In the 2013 guidance FinCEN defined a decentralized virtual currency to be one that does not have a central repository or single administrator and one where users can obtain their own computing or manufacturing effort. Unlike "real" currency, "virtual" currency is a medium of exchange that lacks some attributes of real currency - most notably, it's not legal tender. FinCEN noted in the 2013 guidance that, just like with real currency, money transmitting in the virtual currency world is accepting and transmitting anything of value that substitutes for currency.

Also in that guidance FinCEN defined three categories of money transmitters implicated in convertible virtual currency transactions: exchangers, administrators, and users. An "exchanger" is a person engaged in the business of exchanging virtual currency for real currency, funds, or other virtual currency. An "administrator" is a person engaged in the business of issuing (putting into circulation) a virtual currency and who has the authority to redeem (to withdraw from circulation) such virtual currency. Finally, a "user" is a person that obtains virtual currency to purchase goods or services. FinCEN has stated that users are not money transmitters while exchangers and administrators may be money transmitters depending on the circumstances.

In January of 2014, FinCEN directly addressed virtual currency mining by ruling that a miner would be classified as a "user" under the 2013 classifications.
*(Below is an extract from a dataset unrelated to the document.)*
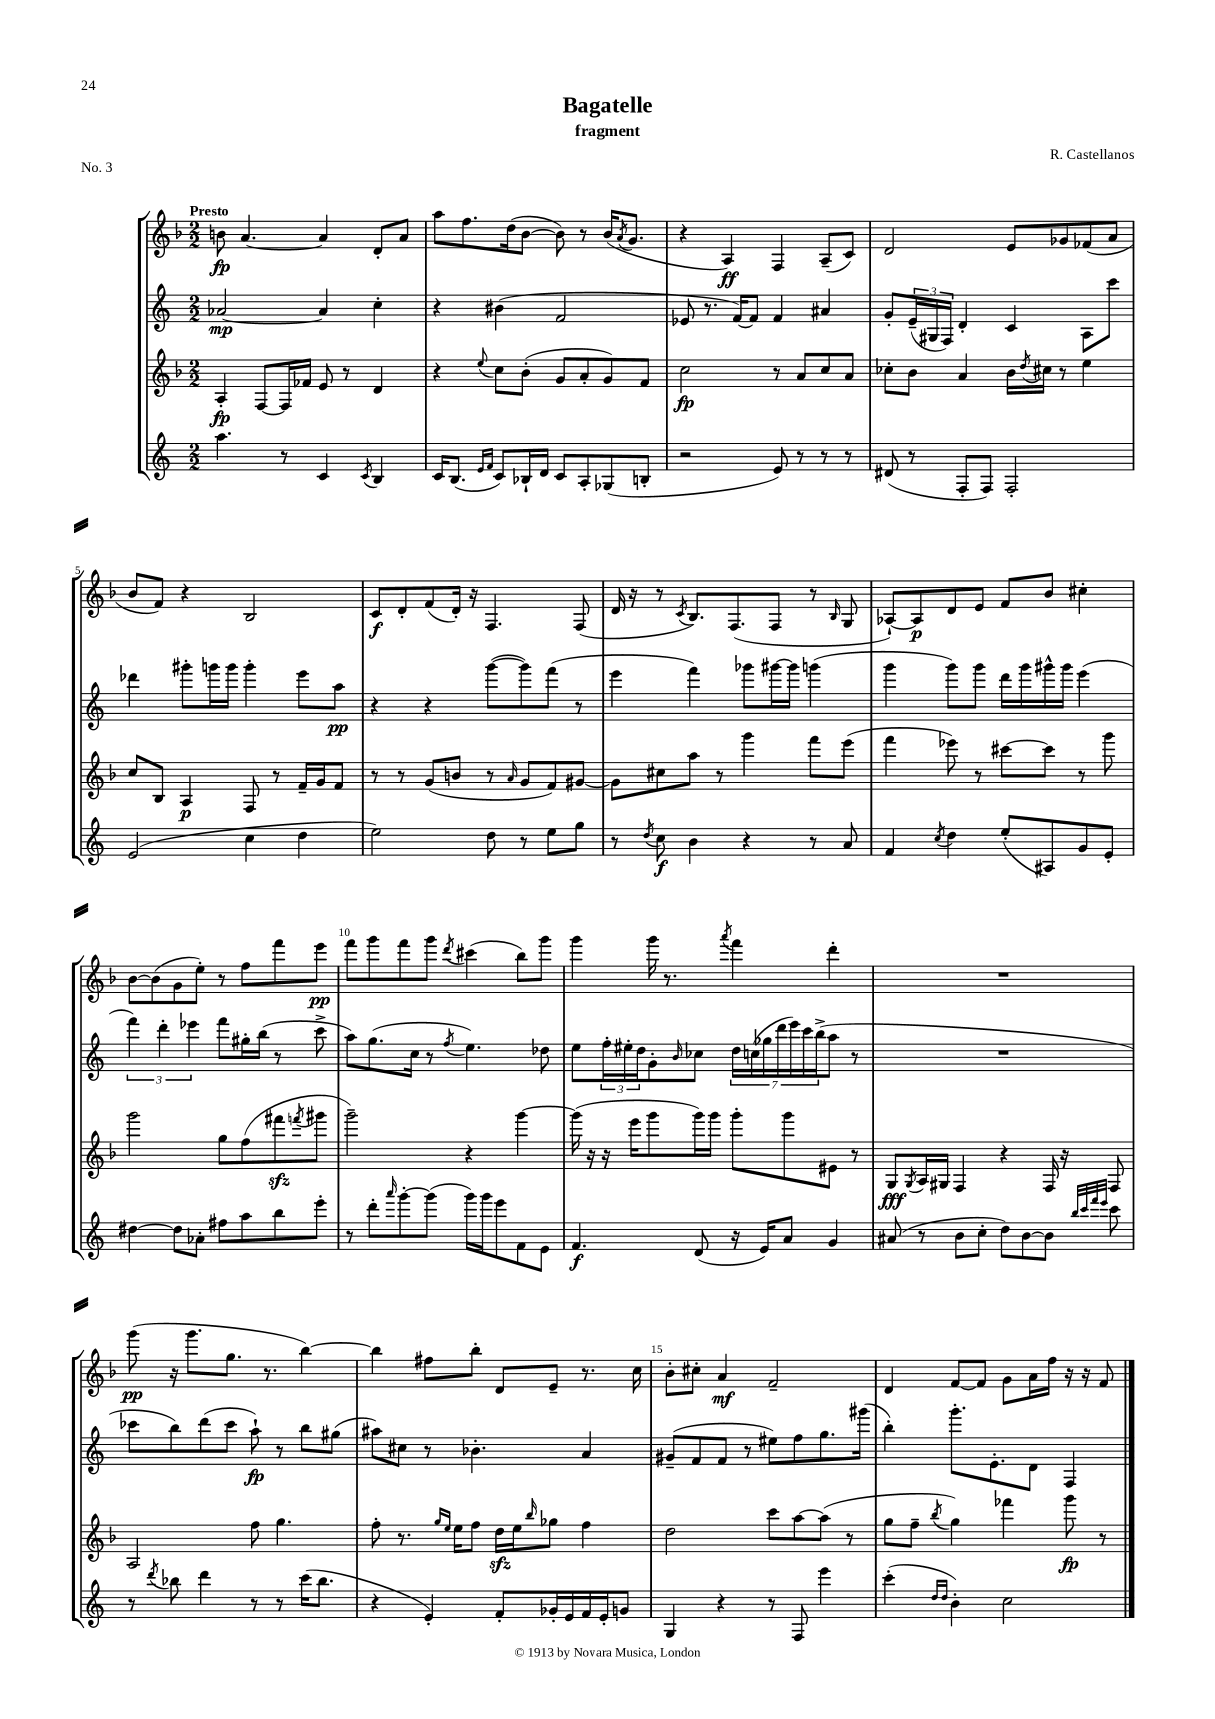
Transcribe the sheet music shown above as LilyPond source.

A miner would therefore not be a money transmitter so long as it mines the currency for its own purposes and not for the benefit of another, but it remained unclear whether other entities involved in mining, like computing services providers, might be regulated under the BSA.

What are these "mining" services? Typically, a miner will lease hardware capabilities (often called a sale of "hashing power") on a cloud platform to perform verification functions for virtual currency transactions. These verification functions involve solving increasingly complex cryptographic functions that secure the transactions, so complex that they require massive amounts of computing power - much more than your PC could provide. That's why individuals and companies that mine often rent computing services. In return, successful miners actually receive virtual currency as compensation.

The most recent FinCEN ruling (issued in late April) answered the question of whether companies that provide computing services and a system for virtual currency miners to mine the currency would be considered "administrators" and thus subject to BSA requirements as an MSB. This is a key question for decentralized virtual currencies, because unlike centralized virtual currencies, there is no clear administrator.

FinCEN said no. The reasoning came down to the fact that the currency that's mined is the miner's property, the computing company doesn't have any access to the wallet (where the currency is stored), and the computing company doesn't pay or receive virtual currency - even on the third party's behalf. Furthermore, FinCEN said that the renting of computer systems in this way would fit under a stated exemption, one for a person that only provides for the delivery, communication, or network data access services used by a money transmitter to supply money transmission services.

In the end, it is becoming clearer that the method by which virtual currencies are obtained is not the important question in considering whether an entity is a money transmitter. The question more often revolves around how the currency is used and for whose benefit the currency is held.

One last thing to note: although we have probably been thinking specifically about Bitcoin here, all of these rulings and guidance have related to all similar convertible virtual currencies. So even in a world in which Bitcoin has collapsed, FinCEN is developing the basic legal framework and language to think about the world of virtual currencies, and companies even on the fringes of virtual currency transactions should pay attention.